The last lead is Ronald aka Ronny (Edi Gathegi) who is a notorious Haitian OG in the hoods of Miami. I like Ronny’s character the most, because of the acting and the raw environment he is in. All three of them are struggling in their own way, but there is no doubt that Ronny has it far worst than all others. This raw intensity he brings reminds me of Denzel in Training Day (one of my fav’s) and definitely keeps you invested in the story.

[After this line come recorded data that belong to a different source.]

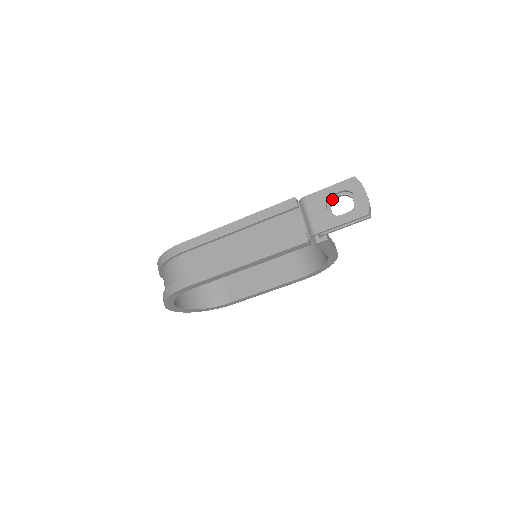
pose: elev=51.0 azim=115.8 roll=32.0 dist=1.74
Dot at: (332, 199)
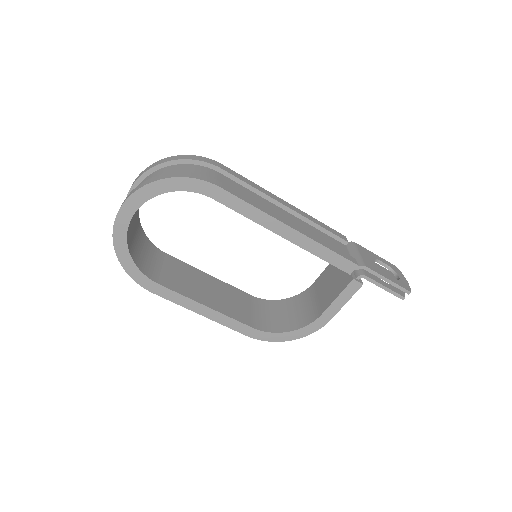
Dot at: occluded
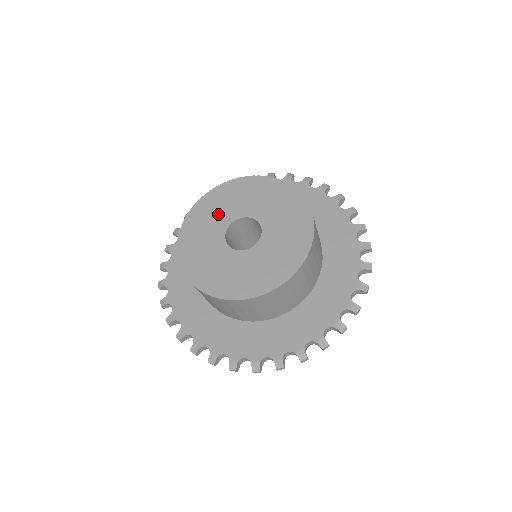
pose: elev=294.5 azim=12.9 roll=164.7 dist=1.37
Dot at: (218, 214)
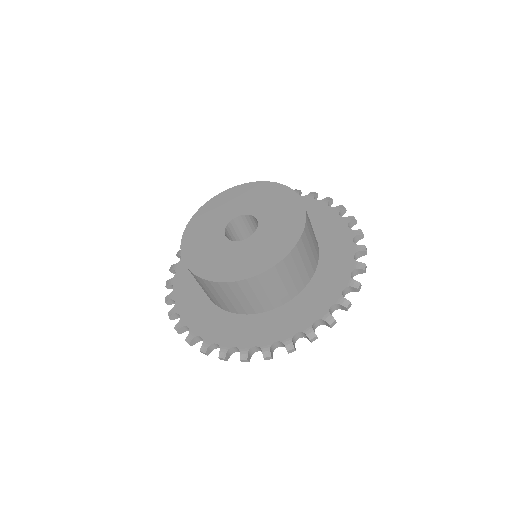
Dot at: (207, 238)
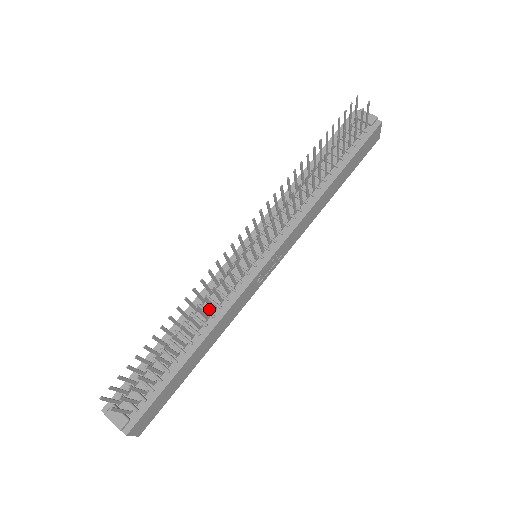
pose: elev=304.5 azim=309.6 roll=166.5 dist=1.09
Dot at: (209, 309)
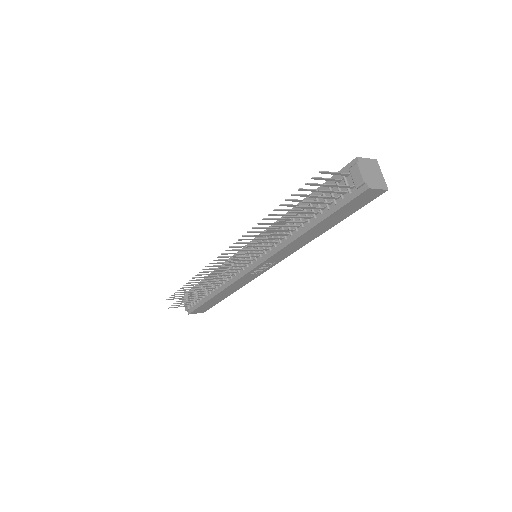
Dot at: occluded
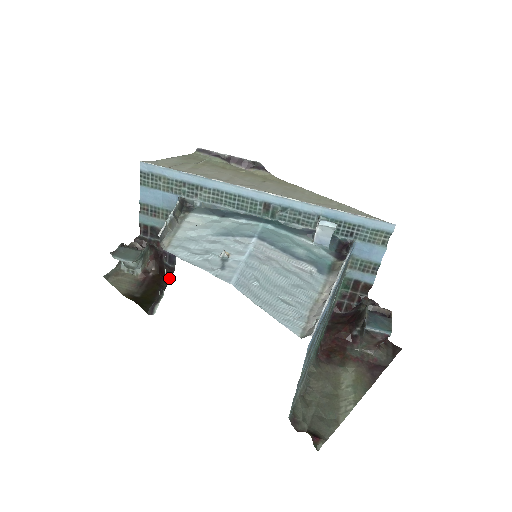
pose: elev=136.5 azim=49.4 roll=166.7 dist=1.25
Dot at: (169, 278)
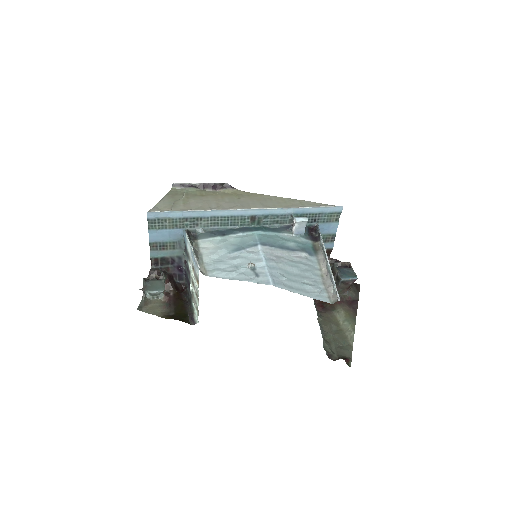
Dot at: (186, 292)
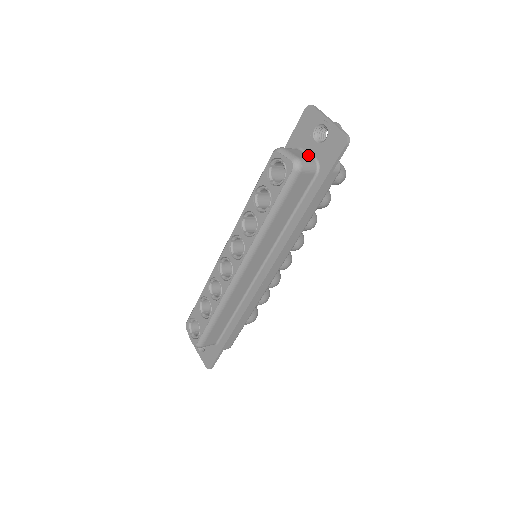
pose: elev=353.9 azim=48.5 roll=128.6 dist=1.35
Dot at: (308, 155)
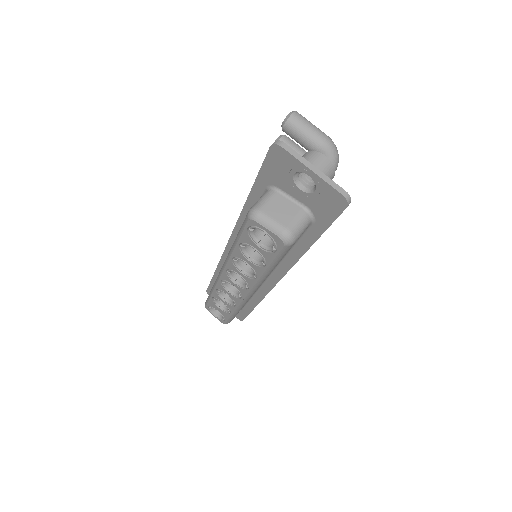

Another character I found interesting is special agent Phil (Martin Freeman), because of his obvious flaws and way of dealing with this. Easily frustrated, but still tries to keep his cool. Do you feel pity for him or is he a dangerous psycho?   

The Cinematography    

As a filmmaker I always tend to look at the cinematography as a critic. How are they framed, what grading did they use, do they use any “tricks”? Well, I can say that this show is really performing on its A-game when talking about cinematography. They use a very shallow depth of field, which gives your shots a nice “bokeh” (aka the Instagram effect) and place objects in front of the frame. This means that you are looking over someones shoulder or behind a bush, which gives you the feeling of sneaking around as the story unfolds. The beautiful landscapes of Miami are shot by drone or helicopter and is being used when changing storylines and does it job perfectly.

Source: Amazon Prime

The grading is raw and realistic with a lot of dark tones (except for the pool scenes in contrast), underlining the overall feeling of the show seamlessly.   

The Verdict 

This is show worth watching. See it as a crossover between The Social Network and Training Day. It has realistic acting, beautiful shots and the story has some tricks in its sleeves that will leave you wanting for more.